Directions for this task
Please retype the records below exactly, from the first line down to and including the line with "## Metadata".

[Dataset items]
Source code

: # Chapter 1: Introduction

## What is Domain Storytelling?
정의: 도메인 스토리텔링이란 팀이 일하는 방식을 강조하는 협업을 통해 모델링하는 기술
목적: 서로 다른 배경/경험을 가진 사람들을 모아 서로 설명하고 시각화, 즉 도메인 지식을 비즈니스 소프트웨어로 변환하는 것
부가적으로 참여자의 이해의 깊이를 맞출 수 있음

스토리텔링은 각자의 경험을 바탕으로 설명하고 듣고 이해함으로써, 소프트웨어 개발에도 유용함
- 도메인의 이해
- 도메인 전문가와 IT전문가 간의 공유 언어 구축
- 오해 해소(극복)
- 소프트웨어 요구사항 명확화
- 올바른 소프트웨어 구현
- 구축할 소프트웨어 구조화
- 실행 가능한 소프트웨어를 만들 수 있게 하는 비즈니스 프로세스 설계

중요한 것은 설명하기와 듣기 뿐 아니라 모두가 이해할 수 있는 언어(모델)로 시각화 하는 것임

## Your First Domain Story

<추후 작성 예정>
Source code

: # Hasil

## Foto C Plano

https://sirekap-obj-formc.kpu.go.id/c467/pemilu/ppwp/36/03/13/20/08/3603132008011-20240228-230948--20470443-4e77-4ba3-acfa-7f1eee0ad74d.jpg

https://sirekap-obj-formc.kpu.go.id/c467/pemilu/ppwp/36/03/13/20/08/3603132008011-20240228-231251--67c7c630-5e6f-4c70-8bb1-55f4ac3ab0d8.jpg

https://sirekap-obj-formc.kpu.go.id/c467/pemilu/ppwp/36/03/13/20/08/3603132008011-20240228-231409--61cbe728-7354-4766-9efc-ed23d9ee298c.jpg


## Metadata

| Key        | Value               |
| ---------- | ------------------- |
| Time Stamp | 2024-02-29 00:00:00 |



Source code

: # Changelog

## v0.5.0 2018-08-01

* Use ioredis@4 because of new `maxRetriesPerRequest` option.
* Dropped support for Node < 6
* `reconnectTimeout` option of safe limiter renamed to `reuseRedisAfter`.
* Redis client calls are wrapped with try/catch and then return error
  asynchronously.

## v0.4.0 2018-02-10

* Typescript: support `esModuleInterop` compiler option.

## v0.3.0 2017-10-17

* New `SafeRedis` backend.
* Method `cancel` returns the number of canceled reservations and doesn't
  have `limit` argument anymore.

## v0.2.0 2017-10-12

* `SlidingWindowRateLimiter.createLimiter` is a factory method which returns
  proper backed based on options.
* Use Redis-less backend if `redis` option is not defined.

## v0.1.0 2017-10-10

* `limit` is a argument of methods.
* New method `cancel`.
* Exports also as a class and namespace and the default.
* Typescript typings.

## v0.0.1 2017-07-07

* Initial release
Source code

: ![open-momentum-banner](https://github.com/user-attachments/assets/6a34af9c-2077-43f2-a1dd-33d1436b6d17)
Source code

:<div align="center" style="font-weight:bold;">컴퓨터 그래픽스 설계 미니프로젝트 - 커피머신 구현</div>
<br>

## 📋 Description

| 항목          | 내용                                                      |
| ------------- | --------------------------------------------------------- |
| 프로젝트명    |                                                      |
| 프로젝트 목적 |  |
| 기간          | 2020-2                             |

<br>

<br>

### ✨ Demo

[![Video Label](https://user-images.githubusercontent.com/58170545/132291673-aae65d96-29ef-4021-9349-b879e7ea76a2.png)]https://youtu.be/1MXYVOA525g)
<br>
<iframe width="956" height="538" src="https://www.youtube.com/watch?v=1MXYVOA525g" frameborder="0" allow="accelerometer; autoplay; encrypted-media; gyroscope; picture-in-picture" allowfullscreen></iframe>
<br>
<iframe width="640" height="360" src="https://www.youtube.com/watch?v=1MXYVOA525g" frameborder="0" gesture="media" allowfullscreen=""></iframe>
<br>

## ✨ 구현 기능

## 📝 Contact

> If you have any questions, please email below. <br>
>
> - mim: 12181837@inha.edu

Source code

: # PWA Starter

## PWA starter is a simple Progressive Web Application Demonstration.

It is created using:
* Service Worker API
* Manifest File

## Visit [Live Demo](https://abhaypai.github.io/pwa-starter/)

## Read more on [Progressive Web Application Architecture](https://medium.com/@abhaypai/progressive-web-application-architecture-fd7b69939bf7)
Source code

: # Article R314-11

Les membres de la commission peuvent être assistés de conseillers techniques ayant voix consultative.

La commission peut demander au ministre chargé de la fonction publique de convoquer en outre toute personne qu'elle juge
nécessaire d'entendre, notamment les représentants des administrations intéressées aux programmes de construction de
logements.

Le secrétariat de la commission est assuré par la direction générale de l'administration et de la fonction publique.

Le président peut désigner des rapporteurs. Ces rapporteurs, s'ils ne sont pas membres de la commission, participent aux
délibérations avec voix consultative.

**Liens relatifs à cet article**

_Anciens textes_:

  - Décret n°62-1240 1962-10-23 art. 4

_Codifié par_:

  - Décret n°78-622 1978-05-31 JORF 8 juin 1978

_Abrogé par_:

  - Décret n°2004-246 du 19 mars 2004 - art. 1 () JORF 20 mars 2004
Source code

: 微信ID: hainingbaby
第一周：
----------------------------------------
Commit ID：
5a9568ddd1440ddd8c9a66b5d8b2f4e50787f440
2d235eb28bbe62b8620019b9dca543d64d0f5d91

Task output
Source code

: # Chapter 1: Introduction

## What is Domain Storytelling?
정의: 도메인 스토리텔링이란 팀이 일하는 방식을 강조하는 협업을 통해 모델링하는 기술
목적: 서로 다른 배경/경험을 가진 사람들을 모아 서로 설명하고 시각화, 즉 도메인 지식을 비즈니스 소프트웨어로 변환하는 것
부가적으로 참여자의 이해의 깊이를 맞출 수 있음

스토리텔링은 각자의 경험을 바탕으로 설명하고 듣고 이해함으로써, 소프트웨어 개발에도 유용함
- 도메인의 이해
- 도메인 전문가와 IT전문가 간의 공유 언어 구축
- 오해 해소(극복)
- 소프트웨어 요구사항 명확화
- 올바른 소프트웨어 구현
- 구축할 소프트웨어 구조화
- 실행 가능한 소프트웨어를 만들 수 있게 하는 비즈니스 프로세스 설계

중요한 것은 설명하기와 듣기 뿐 아니라 모두가 이해할 수 있는 언어(모델)로 시각화 하는 것임

## Your First Domain Story

<추후 작성 예정>
Source code

: # Hasil

## Foto C Plano

https://sirekap-obj-formc.kpu.go.id/c467/pemilu/ppwp/36/03/13/20/08/3603132008011-20240228-230948--20470443-4e77-4ba3-acfa-7f1eee0ad74d.jpg

https://sirekap-obj-formc.kpu.go.id/c467/pemilu/ppwp/36/03/13/20/08/3603132008011-20240228-231251--67c7c630-5e6f-4c70-8bb1-55f4ac3ab0d8.jpg

https://sirekap-obj-formc.kpu.go.id/c467/pemilu/ppwp/36/03/13/20/08/3603132008011-20240228-231409--61cbe728-7354-4766-9efc-ed23d9ee298c.jpg


## Metadata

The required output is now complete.